Patenting in upstream science:
Upstream science is term given to molecular biology. So here we talk about the impacts of patenting of upstream sciences which is closely related to the patents we studied above. There are untrue researches which says this kind of patenting is abandoned because of danger of patent infringement and overlapping patents. Combined studies and comprehensive surveys that have been published in the National Research Committee of the United States that the response rate have been as low as 33% but appeared to be representative. The conclusion is that there is some inhibition of research by third party patents, but in most fields only a minority of researchers declare significant hindrances. With other significant approaches the committee warns that as patent administrators become more active in exploiting their assets and eventually the patent blocks will become more frequent. Patents have a small negative effect on upstream research and that this is likely to increase. To remove this trend, it recommends a number of measures to maintain the vigour of public research. The Danish board technology review proved to be useful showing how little regard most firm in that country have for patents. Exceptions being the biotech and drug companies where the companies are over burdened with patent claims.

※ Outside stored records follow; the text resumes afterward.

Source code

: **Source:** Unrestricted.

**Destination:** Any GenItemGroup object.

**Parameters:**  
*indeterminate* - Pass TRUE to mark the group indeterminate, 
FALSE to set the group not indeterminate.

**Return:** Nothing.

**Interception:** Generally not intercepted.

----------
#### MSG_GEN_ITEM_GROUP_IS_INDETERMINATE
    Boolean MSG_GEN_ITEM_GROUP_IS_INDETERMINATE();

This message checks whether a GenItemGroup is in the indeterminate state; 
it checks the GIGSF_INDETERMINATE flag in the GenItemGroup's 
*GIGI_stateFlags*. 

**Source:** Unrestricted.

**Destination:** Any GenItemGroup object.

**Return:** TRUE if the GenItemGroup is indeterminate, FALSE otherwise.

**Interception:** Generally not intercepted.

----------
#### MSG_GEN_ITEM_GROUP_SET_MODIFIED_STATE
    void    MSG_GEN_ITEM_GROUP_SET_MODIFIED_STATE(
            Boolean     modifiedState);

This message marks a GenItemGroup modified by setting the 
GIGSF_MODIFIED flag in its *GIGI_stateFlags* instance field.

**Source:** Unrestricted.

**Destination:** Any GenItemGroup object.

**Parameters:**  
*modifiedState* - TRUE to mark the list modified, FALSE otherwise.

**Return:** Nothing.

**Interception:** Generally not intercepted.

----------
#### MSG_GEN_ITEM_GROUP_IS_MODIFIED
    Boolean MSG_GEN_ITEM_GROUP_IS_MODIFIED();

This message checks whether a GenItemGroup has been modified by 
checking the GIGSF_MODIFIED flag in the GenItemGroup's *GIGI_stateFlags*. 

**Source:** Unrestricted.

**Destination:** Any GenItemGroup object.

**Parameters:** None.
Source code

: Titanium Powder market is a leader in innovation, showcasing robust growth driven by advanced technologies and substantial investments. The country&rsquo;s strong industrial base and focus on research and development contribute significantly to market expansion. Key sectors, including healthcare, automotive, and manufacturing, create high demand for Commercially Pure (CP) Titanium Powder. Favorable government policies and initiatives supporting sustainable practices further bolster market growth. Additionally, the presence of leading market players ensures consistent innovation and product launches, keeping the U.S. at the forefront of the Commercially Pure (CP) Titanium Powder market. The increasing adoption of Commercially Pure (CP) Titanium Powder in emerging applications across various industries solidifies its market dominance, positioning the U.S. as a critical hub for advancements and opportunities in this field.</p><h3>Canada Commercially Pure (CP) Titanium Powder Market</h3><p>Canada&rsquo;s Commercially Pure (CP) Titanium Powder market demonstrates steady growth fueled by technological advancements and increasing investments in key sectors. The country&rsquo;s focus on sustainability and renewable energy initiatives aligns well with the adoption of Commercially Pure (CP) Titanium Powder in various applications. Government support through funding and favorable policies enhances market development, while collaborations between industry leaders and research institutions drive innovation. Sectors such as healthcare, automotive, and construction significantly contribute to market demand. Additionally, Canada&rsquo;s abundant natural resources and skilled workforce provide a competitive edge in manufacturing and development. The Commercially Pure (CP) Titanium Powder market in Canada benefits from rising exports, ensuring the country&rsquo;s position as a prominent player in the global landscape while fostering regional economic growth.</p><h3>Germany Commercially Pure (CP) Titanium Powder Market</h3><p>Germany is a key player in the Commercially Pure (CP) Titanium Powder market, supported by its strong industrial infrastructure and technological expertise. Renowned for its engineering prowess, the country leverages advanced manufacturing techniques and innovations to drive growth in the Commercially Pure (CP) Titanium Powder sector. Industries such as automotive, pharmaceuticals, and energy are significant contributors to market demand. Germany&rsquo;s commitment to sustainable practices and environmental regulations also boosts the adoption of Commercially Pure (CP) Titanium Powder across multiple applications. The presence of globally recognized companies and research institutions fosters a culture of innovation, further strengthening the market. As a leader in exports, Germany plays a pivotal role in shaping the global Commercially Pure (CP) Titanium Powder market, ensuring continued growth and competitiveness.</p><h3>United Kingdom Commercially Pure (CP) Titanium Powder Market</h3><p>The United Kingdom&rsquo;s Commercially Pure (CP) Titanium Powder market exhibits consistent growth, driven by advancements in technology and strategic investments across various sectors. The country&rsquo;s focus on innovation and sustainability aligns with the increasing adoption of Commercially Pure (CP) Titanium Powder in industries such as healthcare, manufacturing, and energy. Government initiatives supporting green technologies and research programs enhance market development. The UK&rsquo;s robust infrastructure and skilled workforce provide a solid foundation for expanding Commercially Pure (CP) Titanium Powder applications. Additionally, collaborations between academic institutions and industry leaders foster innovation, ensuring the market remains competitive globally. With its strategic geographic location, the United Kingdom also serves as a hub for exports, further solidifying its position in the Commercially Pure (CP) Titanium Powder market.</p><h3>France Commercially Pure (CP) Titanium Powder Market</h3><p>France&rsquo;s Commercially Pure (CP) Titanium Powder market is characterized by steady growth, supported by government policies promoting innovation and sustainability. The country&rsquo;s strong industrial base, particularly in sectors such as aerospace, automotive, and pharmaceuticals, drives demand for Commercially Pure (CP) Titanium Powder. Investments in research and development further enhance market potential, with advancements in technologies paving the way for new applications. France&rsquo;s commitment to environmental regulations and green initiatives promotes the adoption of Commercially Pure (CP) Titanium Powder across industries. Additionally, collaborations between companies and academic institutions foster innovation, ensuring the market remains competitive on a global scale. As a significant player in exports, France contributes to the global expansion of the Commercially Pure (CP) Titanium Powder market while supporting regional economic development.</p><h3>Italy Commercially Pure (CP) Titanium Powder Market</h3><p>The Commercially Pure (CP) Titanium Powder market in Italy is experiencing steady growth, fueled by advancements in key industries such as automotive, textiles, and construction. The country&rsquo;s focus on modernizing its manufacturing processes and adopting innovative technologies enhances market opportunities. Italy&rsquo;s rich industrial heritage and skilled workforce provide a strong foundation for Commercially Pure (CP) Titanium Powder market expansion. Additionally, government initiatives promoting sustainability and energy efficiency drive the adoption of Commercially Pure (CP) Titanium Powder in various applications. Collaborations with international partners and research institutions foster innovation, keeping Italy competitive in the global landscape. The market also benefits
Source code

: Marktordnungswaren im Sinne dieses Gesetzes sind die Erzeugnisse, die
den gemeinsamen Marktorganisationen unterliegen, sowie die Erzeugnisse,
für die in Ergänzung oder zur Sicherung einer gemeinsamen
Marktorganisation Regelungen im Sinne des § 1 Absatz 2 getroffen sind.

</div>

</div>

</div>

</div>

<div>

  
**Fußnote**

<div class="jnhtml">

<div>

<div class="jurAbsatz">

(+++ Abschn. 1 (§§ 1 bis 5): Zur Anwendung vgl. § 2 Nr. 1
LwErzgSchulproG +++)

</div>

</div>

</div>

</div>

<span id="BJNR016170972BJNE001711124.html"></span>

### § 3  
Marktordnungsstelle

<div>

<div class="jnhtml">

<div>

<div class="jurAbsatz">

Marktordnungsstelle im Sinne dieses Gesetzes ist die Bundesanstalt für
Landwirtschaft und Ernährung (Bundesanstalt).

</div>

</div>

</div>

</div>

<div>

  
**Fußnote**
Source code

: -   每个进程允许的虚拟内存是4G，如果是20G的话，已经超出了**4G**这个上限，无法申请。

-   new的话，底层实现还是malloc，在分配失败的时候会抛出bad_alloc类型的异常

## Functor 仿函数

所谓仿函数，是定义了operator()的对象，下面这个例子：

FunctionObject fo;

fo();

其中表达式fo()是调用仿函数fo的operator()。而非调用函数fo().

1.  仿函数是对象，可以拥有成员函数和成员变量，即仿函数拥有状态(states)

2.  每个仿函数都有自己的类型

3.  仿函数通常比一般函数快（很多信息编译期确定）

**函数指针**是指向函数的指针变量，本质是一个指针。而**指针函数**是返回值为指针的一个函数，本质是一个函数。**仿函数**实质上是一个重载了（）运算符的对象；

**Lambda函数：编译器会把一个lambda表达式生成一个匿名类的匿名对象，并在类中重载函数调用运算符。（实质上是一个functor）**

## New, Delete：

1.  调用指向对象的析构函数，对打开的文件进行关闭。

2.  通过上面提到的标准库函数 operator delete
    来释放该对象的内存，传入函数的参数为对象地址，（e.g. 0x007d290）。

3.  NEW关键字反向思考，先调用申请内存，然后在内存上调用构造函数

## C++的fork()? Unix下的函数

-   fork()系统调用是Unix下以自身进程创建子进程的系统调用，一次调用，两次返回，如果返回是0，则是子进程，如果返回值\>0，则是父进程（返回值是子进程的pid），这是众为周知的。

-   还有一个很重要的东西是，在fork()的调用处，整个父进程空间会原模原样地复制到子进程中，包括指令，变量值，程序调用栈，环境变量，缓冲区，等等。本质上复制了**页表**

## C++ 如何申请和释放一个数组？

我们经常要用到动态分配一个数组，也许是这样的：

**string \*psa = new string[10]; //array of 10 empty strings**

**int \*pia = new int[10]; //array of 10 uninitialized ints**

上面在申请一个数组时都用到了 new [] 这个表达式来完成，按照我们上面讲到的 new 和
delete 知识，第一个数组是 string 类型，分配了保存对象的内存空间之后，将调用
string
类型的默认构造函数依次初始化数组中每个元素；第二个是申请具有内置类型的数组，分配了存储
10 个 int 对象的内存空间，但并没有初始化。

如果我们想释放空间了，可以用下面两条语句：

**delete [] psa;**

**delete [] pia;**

Integration and Harmonization:
There has been no direct evidence which shows the importance of patents in our system of economy. But we have seen a wide variety of innovation and the industries have rose in prosperity. The growth has been successfully recorded but the Intellectual Property law researches have misguided efficacies. Where as contents of the public domain are often dismissed as every simple thing is left unpatented. Scientific publication and other forms of data release have been an important part of public domain. Public domain knowledge is open for all which paves the path for future discoveries. But where the conflict arises is public domain being invaded by the advancement of patenting. It is expected that there will be severe future effects to this detoriating advancement. What seemed completely possible 20 years ago didn’t happen and we need to take reformative steps to save our public domain and actively participate in strengthening the structure thereafter. Firstly, more respect has to be given to public domain with high regard and status. They shouldn’t be diminished by our free releases and should be recognized as such by policy makers.
Second, the gap should be bridged between the free release and patents by intermediate forms of licensing such as BIOS and science Commons. Finally, patents are just tools to be used in one way or another and we need to learn to integrate them with our researched tools for progress and prosperity in the world.